Itemized modification records:
+---+
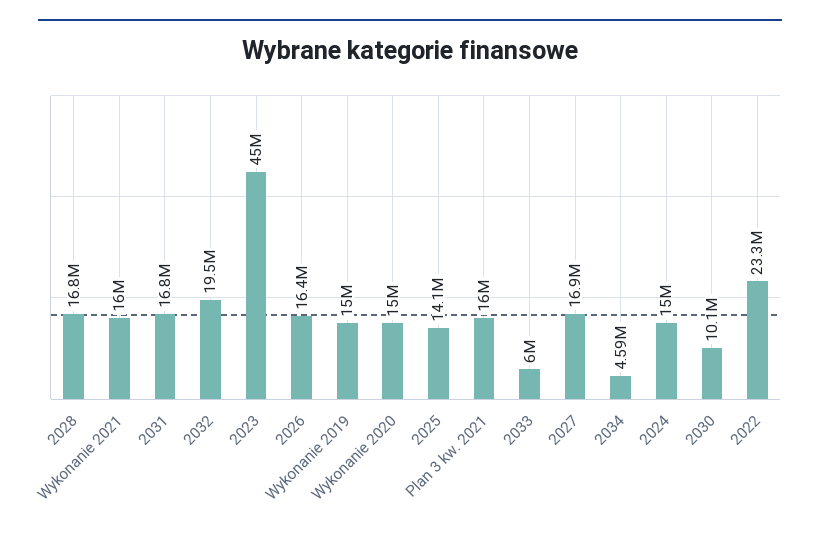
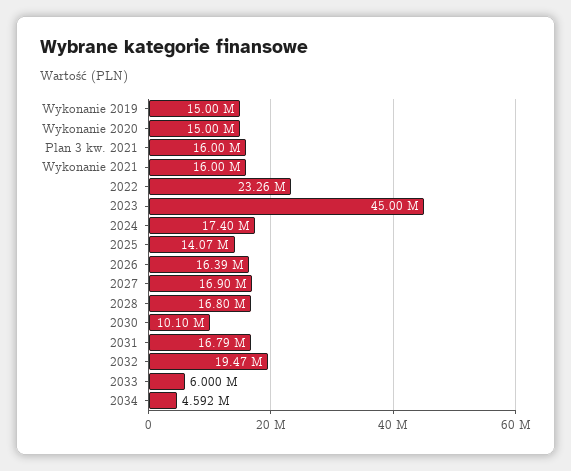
  {
    "2028": 16800000,
    "Wykonanie 2021": 16000000,
    "2031": 16790000,
    "2032": 19470000,
    "2023": 45000000,
    "2026": 16390000,
    "Wykonanie 2019": 15000000,
    "Wykonanie 2020": 15000000,
    "2025": 14070000,
    "Plan 3 kw. 2021": 16000000,
    "2033": 6000000,
    "2027": 16900000,
    "2034": 4592000,
-   "2024": 15000000,
+   "2024": 17400000,
    "2030": 10100000,
    "2022": 23260000
  }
+---+
■ Task to carry out
Your copy must match the records above word for word and contain no pictures.

■ Response to the exercise
  {
    "2028": 16800000,
    "Wykonanie 2021": 16000000,
    "2031": 16790000,
    "2032": 19470000,
    "2023": 45000000,
    "2026": 16390000,
    "Wykonanie 2019": 15000000,
    "Wykonanie 2020": 15000000,
    "2025": 14070000,
    "Plan 3 kw. 2021": 16000000,
    "2033": 6000000,
    "2027": 16900000,
    "2034": 4592000,
-   "2024": 15000000,
+   "2024": 17400000,
    "2030": 10100000,
    "2022": 23260000
  }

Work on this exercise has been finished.